Aku hampir dibunuh rindu.
Detik dan menit berlalu dengan kejam. Tanpa kehadiranmu, waktu adalah algojo nomor satu yang siap menebas kapan saja. Rasanya tak sanggup aku meneruskan petualangan jika di sampingku tidak ada kamu. Lebih baik aku berhenti.
Aku tak ingin kemana-mana.
Kamu selalu percaya bahwa aku pasti bisa menemui yang lebih darimu di depan sana.

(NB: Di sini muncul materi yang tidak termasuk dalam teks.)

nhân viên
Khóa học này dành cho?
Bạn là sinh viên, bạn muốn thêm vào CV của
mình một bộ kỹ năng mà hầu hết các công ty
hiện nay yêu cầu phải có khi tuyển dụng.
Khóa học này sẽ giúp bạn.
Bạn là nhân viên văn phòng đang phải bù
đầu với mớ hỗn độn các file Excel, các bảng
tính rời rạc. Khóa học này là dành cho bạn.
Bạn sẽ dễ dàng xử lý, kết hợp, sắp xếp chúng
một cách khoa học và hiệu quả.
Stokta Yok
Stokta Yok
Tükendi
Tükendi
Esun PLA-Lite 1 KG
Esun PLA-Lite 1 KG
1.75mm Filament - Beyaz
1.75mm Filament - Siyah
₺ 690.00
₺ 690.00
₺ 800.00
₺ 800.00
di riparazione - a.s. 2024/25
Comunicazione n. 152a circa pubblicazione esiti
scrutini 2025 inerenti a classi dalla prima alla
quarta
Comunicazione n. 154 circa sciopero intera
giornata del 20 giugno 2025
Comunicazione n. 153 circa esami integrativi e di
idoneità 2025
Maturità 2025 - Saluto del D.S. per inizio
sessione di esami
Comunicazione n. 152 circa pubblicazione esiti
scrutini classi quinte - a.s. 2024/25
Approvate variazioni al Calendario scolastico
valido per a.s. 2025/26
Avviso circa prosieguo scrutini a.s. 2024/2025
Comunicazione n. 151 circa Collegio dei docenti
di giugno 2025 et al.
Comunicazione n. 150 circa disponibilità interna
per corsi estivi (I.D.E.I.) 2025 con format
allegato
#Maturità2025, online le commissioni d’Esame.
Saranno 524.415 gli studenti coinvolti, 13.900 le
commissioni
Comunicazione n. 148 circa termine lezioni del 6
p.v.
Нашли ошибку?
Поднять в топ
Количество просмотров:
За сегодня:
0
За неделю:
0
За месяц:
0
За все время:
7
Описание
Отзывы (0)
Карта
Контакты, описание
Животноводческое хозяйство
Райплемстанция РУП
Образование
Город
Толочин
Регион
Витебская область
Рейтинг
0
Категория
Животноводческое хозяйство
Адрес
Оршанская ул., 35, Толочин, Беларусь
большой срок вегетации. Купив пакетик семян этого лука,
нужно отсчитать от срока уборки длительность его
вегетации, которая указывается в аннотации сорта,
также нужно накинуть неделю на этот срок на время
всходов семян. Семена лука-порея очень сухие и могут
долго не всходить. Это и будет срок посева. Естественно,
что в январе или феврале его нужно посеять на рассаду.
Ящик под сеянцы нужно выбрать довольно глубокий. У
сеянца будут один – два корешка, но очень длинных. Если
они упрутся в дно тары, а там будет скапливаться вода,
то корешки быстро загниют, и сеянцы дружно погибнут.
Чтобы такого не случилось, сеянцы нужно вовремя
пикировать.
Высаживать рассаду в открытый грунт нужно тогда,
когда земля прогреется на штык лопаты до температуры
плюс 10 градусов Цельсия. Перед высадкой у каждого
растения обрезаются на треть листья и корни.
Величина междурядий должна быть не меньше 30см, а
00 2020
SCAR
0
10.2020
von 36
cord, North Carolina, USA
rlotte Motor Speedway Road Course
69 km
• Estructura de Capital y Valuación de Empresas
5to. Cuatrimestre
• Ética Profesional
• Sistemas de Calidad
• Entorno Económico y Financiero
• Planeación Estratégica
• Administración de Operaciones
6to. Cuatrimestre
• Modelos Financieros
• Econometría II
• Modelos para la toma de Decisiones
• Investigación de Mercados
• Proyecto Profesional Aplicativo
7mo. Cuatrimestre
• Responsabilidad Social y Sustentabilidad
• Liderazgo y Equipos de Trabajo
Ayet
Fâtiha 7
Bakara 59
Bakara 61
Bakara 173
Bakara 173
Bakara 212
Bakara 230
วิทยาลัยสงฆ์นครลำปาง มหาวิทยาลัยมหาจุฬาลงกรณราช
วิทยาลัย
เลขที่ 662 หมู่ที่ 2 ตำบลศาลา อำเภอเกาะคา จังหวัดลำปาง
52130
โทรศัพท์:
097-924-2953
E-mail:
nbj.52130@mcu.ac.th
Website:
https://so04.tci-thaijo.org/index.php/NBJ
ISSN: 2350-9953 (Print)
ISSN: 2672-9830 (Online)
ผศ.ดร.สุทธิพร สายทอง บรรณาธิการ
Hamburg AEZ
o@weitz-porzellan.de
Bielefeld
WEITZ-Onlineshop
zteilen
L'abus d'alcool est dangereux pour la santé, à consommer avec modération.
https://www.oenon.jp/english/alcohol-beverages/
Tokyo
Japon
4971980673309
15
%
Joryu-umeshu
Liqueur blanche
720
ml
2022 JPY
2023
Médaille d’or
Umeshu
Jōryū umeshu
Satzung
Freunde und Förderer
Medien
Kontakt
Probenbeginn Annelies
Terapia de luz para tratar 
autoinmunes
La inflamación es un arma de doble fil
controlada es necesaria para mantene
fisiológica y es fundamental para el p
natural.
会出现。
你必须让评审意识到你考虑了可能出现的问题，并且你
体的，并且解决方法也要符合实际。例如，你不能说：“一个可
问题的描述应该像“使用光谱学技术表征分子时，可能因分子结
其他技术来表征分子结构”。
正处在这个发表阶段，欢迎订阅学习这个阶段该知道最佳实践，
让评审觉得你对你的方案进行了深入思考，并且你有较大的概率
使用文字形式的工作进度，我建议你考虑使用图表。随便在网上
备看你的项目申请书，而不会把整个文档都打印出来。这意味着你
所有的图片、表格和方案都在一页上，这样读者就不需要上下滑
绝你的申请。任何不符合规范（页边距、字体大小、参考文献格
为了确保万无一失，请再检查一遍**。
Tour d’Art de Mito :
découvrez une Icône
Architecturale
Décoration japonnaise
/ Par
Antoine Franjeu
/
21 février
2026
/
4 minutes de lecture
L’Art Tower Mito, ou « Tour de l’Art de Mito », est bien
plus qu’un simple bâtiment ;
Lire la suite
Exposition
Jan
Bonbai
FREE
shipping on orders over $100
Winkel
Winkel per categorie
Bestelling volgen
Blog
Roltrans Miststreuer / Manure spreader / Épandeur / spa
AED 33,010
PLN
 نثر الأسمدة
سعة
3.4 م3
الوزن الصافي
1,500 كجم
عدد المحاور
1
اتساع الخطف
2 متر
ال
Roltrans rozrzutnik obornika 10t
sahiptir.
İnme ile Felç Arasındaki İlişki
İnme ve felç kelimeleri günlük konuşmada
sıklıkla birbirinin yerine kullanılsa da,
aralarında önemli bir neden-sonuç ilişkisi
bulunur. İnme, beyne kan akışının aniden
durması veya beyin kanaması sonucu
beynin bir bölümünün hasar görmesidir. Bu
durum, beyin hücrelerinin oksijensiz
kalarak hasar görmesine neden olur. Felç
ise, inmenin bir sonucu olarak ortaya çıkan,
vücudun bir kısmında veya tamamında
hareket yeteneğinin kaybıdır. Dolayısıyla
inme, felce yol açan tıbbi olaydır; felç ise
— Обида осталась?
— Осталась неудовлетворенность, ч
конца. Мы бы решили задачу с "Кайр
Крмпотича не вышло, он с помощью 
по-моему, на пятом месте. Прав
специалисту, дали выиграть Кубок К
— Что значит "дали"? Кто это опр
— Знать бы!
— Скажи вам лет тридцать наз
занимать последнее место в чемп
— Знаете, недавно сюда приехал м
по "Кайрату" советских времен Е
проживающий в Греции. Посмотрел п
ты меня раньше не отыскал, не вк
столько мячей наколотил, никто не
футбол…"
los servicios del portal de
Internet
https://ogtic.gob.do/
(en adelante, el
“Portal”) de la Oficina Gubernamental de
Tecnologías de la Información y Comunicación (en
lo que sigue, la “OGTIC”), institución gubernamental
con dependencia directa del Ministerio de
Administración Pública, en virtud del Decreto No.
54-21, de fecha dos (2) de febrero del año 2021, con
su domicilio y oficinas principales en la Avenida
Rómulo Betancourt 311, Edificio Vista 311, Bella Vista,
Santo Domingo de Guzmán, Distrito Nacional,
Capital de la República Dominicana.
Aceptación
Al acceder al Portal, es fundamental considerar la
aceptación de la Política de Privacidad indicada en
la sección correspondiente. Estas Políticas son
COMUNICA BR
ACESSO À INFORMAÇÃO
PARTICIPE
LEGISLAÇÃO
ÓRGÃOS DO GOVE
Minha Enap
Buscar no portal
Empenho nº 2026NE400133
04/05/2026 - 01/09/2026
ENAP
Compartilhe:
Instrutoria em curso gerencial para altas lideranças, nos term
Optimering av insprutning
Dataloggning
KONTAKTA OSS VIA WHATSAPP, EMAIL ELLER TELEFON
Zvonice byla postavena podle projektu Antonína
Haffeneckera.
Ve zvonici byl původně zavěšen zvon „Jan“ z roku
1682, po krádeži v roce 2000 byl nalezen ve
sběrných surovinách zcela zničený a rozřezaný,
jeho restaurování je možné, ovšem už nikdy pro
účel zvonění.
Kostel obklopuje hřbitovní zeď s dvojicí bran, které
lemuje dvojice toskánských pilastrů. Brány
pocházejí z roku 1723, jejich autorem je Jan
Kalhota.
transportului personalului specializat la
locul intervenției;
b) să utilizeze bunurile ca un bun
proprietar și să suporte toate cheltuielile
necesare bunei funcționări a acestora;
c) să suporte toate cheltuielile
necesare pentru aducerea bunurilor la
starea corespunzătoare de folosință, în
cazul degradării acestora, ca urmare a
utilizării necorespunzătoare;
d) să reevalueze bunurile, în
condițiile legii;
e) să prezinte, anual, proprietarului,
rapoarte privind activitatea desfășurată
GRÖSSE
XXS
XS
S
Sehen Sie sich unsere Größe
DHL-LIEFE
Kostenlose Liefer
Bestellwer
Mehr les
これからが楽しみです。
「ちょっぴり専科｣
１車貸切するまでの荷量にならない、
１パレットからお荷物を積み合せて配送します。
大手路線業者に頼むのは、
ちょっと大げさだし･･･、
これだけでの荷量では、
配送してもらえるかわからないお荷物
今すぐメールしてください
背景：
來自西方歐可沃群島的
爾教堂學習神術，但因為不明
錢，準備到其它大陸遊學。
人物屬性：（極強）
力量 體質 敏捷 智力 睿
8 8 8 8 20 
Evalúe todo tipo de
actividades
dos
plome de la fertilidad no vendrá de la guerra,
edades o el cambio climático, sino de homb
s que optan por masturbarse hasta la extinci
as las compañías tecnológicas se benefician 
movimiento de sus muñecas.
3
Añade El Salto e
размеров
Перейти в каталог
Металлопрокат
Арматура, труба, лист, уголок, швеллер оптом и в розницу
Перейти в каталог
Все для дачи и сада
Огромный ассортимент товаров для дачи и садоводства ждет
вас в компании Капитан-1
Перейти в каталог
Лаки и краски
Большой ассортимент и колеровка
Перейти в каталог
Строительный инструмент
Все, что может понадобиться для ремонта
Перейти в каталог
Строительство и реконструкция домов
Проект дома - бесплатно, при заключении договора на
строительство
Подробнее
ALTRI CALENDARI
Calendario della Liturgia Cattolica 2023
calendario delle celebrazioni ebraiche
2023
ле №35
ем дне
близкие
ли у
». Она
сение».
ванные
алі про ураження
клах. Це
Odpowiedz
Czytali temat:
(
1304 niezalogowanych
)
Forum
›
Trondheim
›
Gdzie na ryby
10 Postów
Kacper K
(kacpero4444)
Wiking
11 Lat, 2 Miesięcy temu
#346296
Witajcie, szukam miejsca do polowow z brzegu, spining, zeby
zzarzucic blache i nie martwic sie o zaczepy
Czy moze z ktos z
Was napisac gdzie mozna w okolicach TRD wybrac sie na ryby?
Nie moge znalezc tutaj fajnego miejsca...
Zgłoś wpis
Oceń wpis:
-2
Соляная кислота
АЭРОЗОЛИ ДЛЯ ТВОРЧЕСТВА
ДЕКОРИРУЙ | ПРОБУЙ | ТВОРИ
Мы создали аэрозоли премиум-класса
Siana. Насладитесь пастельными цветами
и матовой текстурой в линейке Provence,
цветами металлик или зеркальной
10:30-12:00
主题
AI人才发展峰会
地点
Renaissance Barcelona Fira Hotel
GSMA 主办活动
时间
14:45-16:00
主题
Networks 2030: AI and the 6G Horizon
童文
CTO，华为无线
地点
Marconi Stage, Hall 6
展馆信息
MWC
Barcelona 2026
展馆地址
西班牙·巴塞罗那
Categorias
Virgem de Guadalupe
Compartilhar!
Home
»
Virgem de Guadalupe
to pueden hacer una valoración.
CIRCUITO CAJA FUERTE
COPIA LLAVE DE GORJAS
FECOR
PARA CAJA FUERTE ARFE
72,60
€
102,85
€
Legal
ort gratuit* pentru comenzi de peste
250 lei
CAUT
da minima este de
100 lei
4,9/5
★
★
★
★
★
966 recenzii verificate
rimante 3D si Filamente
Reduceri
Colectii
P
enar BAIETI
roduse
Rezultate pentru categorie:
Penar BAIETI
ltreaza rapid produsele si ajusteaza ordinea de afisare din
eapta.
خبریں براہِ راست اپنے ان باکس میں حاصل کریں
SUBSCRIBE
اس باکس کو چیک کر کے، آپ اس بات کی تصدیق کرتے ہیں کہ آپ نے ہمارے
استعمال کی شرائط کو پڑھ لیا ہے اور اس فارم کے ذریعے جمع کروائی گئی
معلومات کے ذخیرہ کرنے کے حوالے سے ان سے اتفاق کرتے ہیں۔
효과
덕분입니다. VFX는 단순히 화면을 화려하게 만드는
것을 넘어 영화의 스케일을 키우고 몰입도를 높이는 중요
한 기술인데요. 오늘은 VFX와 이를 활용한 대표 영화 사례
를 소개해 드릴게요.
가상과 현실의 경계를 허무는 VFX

Pergilah, katamu. Tiba-tiba saja kakiku lumpuh. Tapi kamu sudah tidak peduli. Biar aku saja yang pergi, katamu.
Aku sudah bukanlah aku.
Sejak kamu luput dari pandangan, aku adalah orang asing. Bahkan bayanganku saja tidak mengenal diriku lagi. Aku berharap aku masih orang yang sama. Ternyata tidak, aku sudah berbeda. Hanya hatiku saja yang masih sama.
Aku perlahan rusak.
Satu usaha melupakanmu adalah satu kerusakan buatku. Aku mulai menyesap nikotin yang mengepulkan paru-paru. Kadang kala tegukan minuman-neraka- kata-mereka ikut memenuhi lambungku. Kuteriakkan lirik-lirik lagu menghujat yang terselip namamu dalam separuh sadar. Kerusakanku kesalahanmu.
Aku ini mengapa?
Membenci, menghujat, menyumpah-serapah. Ditujukan untukmu. Mencintai, merindukan, mendoakan. Juga ditujukan untukmu. Persis apa yang dikatakan oleh lagu satu dekade lalu; aku benci mencintaimu.